Malik Monk, G, 6-4, 185
Monk is considered the top shooting guard in the class. At 6-4, 185 pounds, Monk is a long and athletic guard that can both shoot it and make plays off the dribble. The consensus five-star prospect is ranked No. 5 overall in the 2016 class by 247Sports and ESPN and No. 6 by Rivals and Scout.
“Malik is a scoring point guard who can play both positions,” Calipari said. “Malik has Derrick Rose explosiveness. Think about that for a second. He’s as good of a scorer, as good of a shooter and as good of a shot creator as I’ve seen in a while.

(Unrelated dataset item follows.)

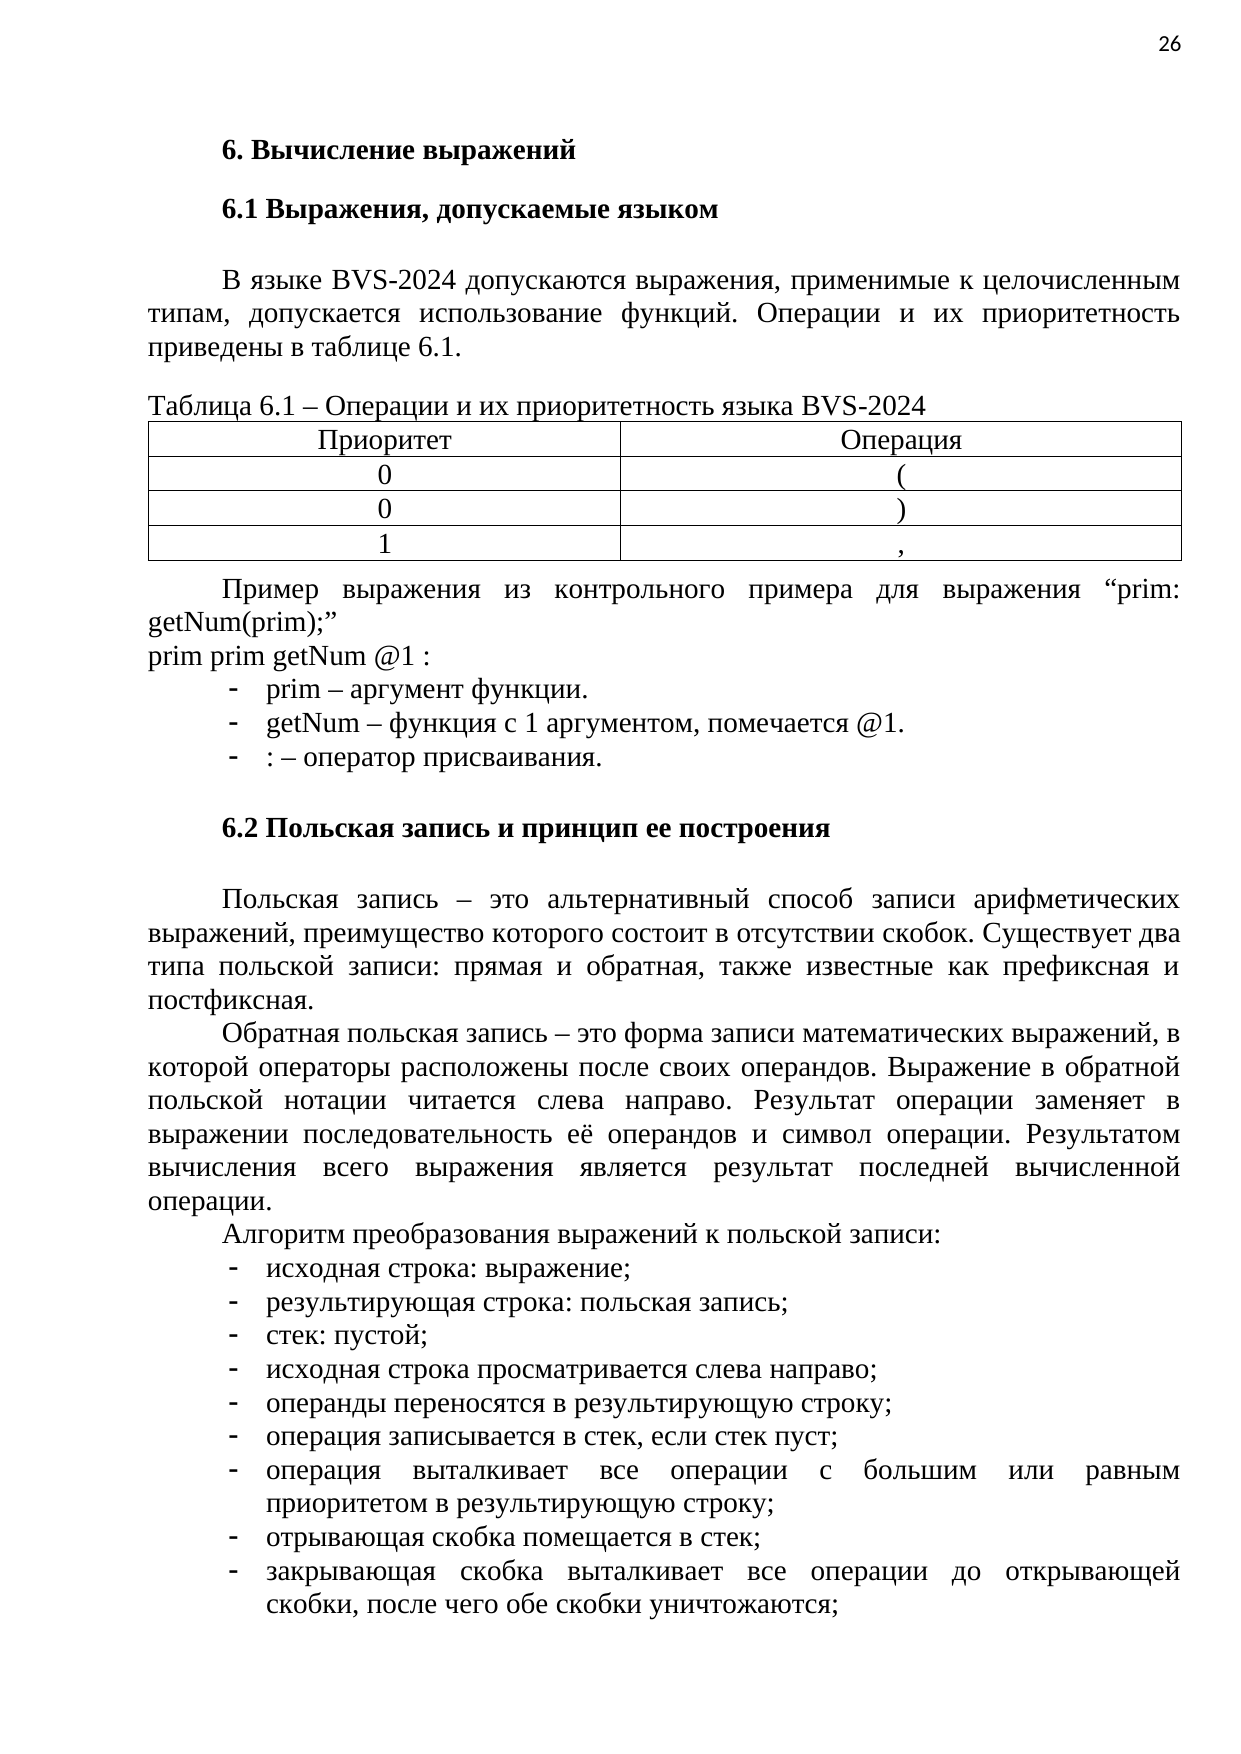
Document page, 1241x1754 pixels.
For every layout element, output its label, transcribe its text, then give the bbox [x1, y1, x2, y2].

With his quickness and speed, he should be a great defender – a great defender.”
Monk, a Bentonville, Ark., product, participated in the 2015 USA Basketball Junior National Team minicamp and was named to the 2015-16 USA Basketball Men’s Junior National Team in September.
“Having the opportunity to win a national championship with my friends and the relationship I have with the coaching staff was very impactful on my decision,” Monk released in a statement on Twitter.
Tai Wynyard, F, 6-9, 230
Wynyard is a 6-9, 230-pound forward. The Auckland, New Zealand native, who was a part of the World Select Team that edged the USA Junior National Select Team at the 2015 Nike Hoop Summit, is a physically imposing forward who does his best damage around the basket.
“With Tai, you’re talking about a 6-9 physical athlete who is not afraid to get physical,” Calipari said. “He has good skills. The most exciting part is what he’s done with his country’s national team. Everybody that’s watched him recently has said, ‘Man has he gotten better. He’s competing at a high level.’ They’ve never seen him as physically fit. Tai is totally different than any player we have.”
Wynyard played with the New Zealand senior national team in the summer of 2014 and was the first commit in the 2016 class.
“Kentucky seemed like the best fit for me,” Wynyard told the Courier-Journal in January. “They are going to push you to their max no matter who you are or what you do. If you are the best player in the country or the world, they’re going to push you. That’s the thing that really got to me. No other college really said that to me, and that’s why I chose them.”